Enums in Rust

Enums and structs are not Rust specific concepts. They are tools that many programming languages offer to define our own custom types while working with data.
Structs give us the power to combine multiple values in a single variable. Enums, on the other hand, allow us to define a particular set of values or type of values that a variable can hold. An enum is a type that can be one of multiple options, but, importantly:
It's guaranteed to be one of those options.
It's guaranteed to be only one of those options at the same time.
Sometimes we need to work with variables that may have more than one value. Rust allows us to encode these possible values as enums. Let’s work through a code example to understand this concept.
Example 1 - Booleans
You've almost certainly used a simple enum in other languages: booleans. A boolean is a type that can be either true or false. Rust doesn't actually bother defining bool as an enum, but it absolutely could, and it would look like this:
enum Bool {
True,
False
}
So if you've ever used a boolean and found it useful, that's an example of the sort of context where an enum is useful.
Example 2 - Chat Application
Let’s say you are building a chat application. Assume that you have a message struct defined as following:
struct Message {
// --- SNIP ---
type: // ???
}
In this example, I have snipped the unnecessary code that we don’t need and focused only on what is in our scope. In a real-life application this message struct will hold a lot more data.
Now, coming back to our problem statement, we want to define what type of message we are sending to the other user. Is it audio or video? However, we don’t want to create a separate variable for each of these types. Therefore, we use a single type variable for it. Here we can use an enum to solve our problem.
enum MessageType {
Video,
Audio,
}
struct Message {
// --- SNIP ---
type: MessageType,
}
fn main() {
// --- SNIP ---
let mut message = Message::new();
message.type = MessagType::Video;
}
Here, we define a MessagType enumeration and list all the possible types it can be. Note here that the variant of the enum is namespaced under it’s identifier and we use the :: to separate the two.
So what exactly is the type Video and Audio? To answer that, these are, in a way, our own custom types defined by us.
We can also optionally store values in the enum values. Let’s say we also want to add some media_attachment that can hold a url of an image or a video.
enum MediaAttachment {
Video(String),
Image(String),
}
struct Message {
// --- SNIP ---
type: MessageType,
media_attachment: ImageAttachment,
}
fn main() {
// --- SNIP ---
let mut message = Message::new();
message.type = MessagType::Video;
message.media_attachment = MediaAttachment::Video(String::from("https:/youtube.com/@bitstackdev"));
}
We attach url string to the Video variant of the enum directly, so there is no need for an extra struct. Here, it’s also easier to see another detail of how enums work: the name of each enum variant that we define also becomes a function that constructs an instance of that enum.
The advantage of enums over structs, in this context, is apparent with another use case. If we had defined multiple structs and used multiple variables to store video, audio or images and then we had to attach some common metadata to our MediaAttachment we will have to define it for each of those structs. In case of enums, it’s opposite. We can defined one single metadata handler function on our enum using impl. This reduces the verbosity of our code and helps us write cleaner code. However, we will have to perform pattern matching to attach specific metadata if our metadata depends on the type.
Enums Advantages Over NULL Values
Rust doesn’t have NULL value. This exclusion of NULL and replacing it with an extra-ordinary method of handling absent values is what makes Rust unique. This brings us to the Option enum.
enum Option<T> {
Some(T),
None,
}
The problem is not with NULL but the compiler implementation of it. Rust solves this in a very innovative way. Option is an enum that has two variants - Someand None. None indicates that there is no value. Some(T) can hold data of any type T. We need to annotate the type T otherwise the compiler will throw an error. So how is it different from using NULL. After all, we are using None to represent a NULL value.
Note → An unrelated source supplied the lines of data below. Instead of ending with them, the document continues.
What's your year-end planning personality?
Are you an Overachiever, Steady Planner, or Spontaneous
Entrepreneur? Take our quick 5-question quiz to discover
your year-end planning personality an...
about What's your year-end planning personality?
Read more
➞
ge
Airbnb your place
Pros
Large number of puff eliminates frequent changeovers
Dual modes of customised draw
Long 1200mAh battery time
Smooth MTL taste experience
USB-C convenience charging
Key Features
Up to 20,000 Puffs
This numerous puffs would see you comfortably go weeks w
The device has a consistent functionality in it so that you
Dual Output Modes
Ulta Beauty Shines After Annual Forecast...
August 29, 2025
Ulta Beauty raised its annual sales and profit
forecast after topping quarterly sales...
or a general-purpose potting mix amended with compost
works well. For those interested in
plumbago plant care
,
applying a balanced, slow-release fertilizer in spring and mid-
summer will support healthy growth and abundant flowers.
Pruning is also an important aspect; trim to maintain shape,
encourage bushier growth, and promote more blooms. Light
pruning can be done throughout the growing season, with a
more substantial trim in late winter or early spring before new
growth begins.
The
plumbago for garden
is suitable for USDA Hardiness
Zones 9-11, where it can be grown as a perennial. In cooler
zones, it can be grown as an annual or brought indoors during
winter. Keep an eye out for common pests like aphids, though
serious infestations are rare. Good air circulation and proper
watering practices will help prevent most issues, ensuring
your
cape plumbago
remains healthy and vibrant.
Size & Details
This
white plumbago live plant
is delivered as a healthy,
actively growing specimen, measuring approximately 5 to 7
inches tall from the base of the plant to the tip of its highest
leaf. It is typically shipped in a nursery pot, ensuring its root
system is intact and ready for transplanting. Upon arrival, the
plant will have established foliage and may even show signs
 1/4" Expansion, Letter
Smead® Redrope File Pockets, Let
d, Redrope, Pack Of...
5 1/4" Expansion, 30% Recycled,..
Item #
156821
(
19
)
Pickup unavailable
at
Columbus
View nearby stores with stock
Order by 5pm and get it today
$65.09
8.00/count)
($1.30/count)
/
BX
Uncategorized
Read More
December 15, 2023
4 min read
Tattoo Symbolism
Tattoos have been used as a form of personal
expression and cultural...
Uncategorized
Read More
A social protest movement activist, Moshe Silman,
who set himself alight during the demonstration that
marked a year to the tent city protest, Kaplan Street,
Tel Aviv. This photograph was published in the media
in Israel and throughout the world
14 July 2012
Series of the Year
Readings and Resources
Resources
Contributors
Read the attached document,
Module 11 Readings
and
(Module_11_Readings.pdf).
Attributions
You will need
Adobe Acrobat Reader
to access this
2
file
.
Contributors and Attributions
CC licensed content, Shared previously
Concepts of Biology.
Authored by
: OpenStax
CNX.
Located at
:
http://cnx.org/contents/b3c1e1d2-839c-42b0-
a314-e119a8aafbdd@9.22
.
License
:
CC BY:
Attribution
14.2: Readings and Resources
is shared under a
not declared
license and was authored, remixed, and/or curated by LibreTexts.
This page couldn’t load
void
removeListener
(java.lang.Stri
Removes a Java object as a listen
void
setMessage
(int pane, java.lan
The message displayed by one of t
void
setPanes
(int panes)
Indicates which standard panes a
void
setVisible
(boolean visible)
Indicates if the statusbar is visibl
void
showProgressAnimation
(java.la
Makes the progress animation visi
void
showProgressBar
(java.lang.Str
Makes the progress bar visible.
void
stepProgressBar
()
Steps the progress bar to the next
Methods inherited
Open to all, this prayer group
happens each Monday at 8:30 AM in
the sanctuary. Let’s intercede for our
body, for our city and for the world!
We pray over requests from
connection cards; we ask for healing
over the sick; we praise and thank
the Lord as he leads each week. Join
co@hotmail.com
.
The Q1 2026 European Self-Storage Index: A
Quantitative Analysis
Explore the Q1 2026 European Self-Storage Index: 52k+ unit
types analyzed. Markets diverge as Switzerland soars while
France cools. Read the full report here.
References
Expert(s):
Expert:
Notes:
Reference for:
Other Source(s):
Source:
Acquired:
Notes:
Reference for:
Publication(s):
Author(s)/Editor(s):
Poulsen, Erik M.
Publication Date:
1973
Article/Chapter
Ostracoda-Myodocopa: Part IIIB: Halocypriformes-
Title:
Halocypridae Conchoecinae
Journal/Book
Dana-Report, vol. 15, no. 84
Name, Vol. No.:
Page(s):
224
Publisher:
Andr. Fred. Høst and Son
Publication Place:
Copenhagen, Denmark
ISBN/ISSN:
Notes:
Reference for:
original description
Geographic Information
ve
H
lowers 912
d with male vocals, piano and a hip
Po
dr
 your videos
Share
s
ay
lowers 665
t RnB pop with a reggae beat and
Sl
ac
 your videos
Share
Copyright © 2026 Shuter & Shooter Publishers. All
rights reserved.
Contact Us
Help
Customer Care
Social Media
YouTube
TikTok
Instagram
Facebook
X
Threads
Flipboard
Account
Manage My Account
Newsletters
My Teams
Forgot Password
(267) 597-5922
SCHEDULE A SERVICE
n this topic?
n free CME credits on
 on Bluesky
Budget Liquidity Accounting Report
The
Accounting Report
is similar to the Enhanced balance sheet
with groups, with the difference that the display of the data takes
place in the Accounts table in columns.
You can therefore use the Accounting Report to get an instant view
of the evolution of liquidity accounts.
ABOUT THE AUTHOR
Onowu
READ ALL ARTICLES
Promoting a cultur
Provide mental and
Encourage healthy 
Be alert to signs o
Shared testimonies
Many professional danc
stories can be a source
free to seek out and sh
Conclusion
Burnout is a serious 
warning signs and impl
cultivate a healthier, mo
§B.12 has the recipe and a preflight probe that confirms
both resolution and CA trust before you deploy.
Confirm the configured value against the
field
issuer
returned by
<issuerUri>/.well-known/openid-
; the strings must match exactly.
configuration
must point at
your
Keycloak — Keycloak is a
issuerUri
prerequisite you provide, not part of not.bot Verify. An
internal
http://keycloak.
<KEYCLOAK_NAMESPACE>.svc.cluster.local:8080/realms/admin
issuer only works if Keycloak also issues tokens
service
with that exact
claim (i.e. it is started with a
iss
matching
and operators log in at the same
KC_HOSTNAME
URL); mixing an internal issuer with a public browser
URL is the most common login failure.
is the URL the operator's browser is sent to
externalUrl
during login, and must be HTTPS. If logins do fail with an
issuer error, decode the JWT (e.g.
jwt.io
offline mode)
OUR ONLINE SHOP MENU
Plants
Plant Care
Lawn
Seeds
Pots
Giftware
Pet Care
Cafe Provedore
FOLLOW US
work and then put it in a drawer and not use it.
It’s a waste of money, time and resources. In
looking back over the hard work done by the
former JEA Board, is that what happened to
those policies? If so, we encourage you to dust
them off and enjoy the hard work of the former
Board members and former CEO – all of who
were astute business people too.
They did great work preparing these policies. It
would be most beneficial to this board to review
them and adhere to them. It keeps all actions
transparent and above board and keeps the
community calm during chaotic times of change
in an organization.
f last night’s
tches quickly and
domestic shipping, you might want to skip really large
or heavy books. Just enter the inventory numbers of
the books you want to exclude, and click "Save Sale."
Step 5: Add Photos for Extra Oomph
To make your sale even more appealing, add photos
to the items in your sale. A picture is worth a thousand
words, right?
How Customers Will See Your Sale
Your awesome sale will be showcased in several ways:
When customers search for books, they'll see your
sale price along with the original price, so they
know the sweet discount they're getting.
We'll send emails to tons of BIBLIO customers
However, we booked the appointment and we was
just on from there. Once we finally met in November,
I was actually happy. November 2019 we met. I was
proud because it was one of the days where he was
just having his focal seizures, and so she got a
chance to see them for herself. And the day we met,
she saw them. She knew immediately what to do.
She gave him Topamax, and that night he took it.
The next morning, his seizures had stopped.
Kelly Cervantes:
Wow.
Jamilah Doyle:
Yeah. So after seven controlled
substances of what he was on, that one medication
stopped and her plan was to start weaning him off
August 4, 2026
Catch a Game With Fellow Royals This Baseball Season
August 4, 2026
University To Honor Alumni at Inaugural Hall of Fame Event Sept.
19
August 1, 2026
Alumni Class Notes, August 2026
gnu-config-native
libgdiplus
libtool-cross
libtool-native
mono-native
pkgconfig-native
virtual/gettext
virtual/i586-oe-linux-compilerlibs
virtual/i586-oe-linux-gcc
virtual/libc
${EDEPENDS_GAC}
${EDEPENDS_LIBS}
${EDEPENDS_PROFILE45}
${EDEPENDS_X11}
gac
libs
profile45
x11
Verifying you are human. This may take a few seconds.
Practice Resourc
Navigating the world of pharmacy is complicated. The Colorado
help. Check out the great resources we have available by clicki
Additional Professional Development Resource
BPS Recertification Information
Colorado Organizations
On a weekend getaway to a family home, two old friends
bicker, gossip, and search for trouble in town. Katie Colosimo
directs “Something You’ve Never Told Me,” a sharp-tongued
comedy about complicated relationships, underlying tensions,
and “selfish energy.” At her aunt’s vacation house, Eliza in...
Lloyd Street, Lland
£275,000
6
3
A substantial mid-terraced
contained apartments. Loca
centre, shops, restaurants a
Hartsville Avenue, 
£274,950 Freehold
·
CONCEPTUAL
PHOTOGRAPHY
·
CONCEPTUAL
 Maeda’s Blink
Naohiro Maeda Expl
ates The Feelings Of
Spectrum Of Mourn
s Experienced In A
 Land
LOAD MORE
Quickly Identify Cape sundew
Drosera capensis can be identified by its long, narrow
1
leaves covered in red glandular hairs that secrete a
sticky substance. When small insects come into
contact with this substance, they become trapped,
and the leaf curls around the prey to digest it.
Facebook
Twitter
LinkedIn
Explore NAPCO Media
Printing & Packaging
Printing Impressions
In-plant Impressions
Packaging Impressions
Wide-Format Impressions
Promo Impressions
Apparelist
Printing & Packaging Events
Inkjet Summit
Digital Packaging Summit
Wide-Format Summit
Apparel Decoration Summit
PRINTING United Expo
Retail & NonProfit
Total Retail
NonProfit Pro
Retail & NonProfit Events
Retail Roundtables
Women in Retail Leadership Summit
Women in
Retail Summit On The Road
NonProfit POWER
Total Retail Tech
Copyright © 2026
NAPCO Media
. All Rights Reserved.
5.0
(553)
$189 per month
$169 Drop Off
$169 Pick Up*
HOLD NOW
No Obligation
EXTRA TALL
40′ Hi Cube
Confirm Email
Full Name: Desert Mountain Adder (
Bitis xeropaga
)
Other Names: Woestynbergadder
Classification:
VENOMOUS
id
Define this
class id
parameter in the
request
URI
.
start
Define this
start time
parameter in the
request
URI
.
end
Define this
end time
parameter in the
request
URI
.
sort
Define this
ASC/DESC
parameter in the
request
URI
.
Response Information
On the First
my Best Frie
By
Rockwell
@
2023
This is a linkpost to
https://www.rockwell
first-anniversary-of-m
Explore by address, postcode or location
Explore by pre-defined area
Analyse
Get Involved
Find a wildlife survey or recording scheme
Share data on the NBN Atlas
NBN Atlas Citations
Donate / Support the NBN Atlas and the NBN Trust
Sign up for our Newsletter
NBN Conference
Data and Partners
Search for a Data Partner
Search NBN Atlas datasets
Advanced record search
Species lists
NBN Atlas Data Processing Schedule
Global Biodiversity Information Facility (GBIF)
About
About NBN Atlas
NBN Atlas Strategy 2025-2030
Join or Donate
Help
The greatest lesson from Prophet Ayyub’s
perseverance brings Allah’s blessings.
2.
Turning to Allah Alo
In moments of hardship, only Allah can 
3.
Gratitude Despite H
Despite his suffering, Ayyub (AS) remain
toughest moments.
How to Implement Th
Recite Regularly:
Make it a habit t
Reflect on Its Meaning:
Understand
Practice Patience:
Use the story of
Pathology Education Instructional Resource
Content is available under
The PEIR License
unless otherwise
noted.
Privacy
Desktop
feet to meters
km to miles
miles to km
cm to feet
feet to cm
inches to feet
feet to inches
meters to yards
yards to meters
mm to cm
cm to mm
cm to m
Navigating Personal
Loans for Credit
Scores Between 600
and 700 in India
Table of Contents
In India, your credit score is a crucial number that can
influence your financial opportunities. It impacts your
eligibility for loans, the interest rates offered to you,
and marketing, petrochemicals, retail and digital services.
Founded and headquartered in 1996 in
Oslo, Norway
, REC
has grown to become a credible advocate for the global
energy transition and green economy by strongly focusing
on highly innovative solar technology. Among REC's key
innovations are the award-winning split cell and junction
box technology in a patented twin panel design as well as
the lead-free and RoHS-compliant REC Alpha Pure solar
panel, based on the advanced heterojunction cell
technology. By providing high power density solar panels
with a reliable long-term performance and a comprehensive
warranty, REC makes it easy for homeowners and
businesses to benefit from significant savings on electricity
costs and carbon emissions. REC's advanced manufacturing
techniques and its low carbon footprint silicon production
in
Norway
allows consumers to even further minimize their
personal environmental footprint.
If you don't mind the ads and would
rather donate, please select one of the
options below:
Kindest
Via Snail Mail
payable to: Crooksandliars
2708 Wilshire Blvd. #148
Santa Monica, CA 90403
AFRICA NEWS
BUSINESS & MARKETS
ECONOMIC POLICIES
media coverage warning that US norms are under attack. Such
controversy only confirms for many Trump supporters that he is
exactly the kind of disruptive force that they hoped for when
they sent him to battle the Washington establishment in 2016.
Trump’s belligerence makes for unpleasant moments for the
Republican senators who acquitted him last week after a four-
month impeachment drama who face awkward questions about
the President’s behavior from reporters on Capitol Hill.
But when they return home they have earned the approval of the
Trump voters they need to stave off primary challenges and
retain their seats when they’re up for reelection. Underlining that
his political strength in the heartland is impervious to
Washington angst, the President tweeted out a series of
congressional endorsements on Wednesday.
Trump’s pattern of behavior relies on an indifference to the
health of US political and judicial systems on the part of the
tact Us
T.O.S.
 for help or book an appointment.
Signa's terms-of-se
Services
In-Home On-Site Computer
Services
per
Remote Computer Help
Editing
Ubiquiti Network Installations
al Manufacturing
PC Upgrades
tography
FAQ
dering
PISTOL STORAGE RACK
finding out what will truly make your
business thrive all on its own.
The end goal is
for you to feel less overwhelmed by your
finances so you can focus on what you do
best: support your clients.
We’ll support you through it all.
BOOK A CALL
Simply put, the compiler forces us to handle None and Some if we want to execute our Option<T> and T (where T can be any type) are different types, the compiler won’t let us use an Option<T> value as if it were definitely a valid value.
let x: i32 = 5;
let y: Option<i32> = Some(5);
let sum = x + y;
Here the compiler will throw an error:

This is because i32 and Option<i32> are different. i32 is definitive while Option<i32> is an enum which we will need to serialize the value to i32 if Some(i32) or handle it accordingly if None. The compiler will make sure that the value is always valid. Everywhere that a value has a type that isn’t an Option<T>, you can safely assume that the value isn’t NULL. In order to use the value T from Option<T>, you must handle all variants.